### Supplied data
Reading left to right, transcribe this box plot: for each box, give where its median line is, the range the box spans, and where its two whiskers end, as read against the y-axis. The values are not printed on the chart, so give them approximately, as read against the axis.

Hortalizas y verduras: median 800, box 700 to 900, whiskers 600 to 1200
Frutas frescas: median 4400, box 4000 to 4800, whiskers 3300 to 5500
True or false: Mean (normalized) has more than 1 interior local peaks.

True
---
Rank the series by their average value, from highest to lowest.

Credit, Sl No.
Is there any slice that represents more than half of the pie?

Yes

### Work order
Which lines of the material contain the word "more"? Pull out each one in full.

### Task answer
True or false: Mean (normalized) has more than 1 interior local peaks.
Is there any slice that represents more than half of the pie?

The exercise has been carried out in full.